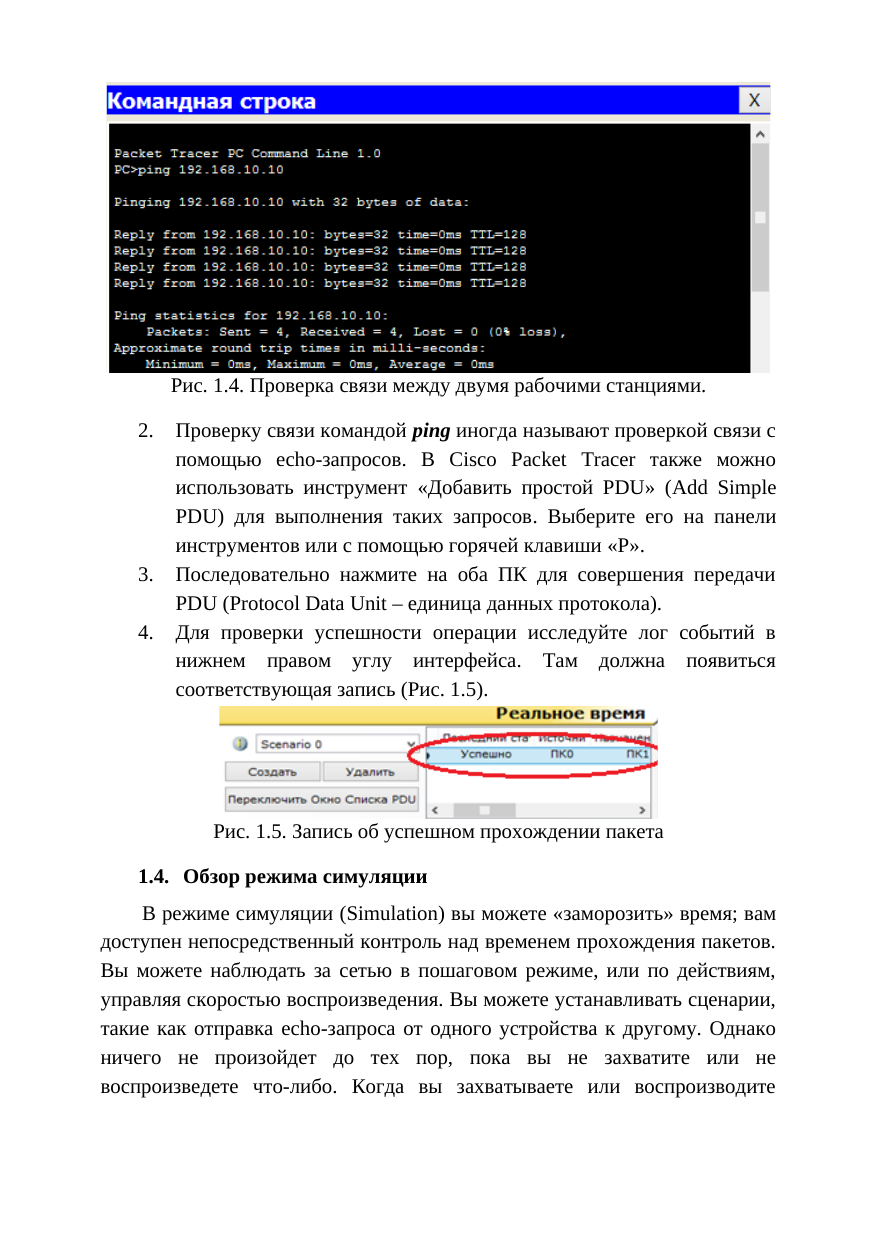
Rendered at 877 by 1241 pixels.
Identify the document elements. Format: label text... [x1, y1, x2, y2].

text Последовательно нажмите на оба ПК для совершения передачи PDU (Protocol Data Unit – единица данных протокола). [138, 562, 777, 615]
picture [106, 82, 771, 373]
text Рис. .. Проверка связи между двумя рабочими станциями. [100, 373, 777, 397]
text Рис. .. Запись об успешном прохождении пакета [100, 819, 777, 843]
text Проверку связи командой ping иногда называют проверкой связи с помощью echo-запросов. В Сisco Packet Tracer также можно использовать инструмент «Добавить простой PDU» (Add Simple PDU) для выполнения таких запросов. Выберите его на панели инструментов или с помощью горячей клавиши «P». [138, 418, 777, 557]
subtitle Обзор режима симуляции [138, 864, 777, 888]
text Для проверки успешности операции исследуйте лог событий в нижнем правом углу интерфейса. Там должна появиться соответствующая запись (). [138, 619, 777, 701]
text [100, 900, 777, 1098]
picture [219, 706, 658, 819]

+===+

Return the entries verbatim without images.

Rendered at 877 by 1241 pixels.
Identify the document elements. Format: label text... [x1, y1, x2, y2].

text Последовательно нажмите на оба ПК для совершения передачи PDU (Protocol Data Unit – единица данных протокола). [138, 562, 777, 615]
picture [106, 82, 771, 373]
text Рис. .. Проверка связи между двумя рабочими станциями. [100, 373, 777, 397]
text Рис. .. Запись об успешном прохождении пакета [100, 819, 777, 843]
text Проверку связи командой ping иногда называют проверкой связи с помощью echo-запросов. В Сisco Packet Tracer также можно использовать инструмент «Добавить простой PDU» (Add Simple PDU) для выполнения таких запросов. Выберите его на панели инструментов или с помощью горячей клавиши «P». [138, 418, 777, 557]
subtitle Обзор режима симуляции [138, 864, 777, 888]
text Для проверки успешности операции исследуйте лог событий в нижнем правом углу интерфейса. Там должна появиться соответствующая запись (). [138, 619, 777, 701]
text [100, 900, 777, 1098]
picture [219, 706, 658, 819]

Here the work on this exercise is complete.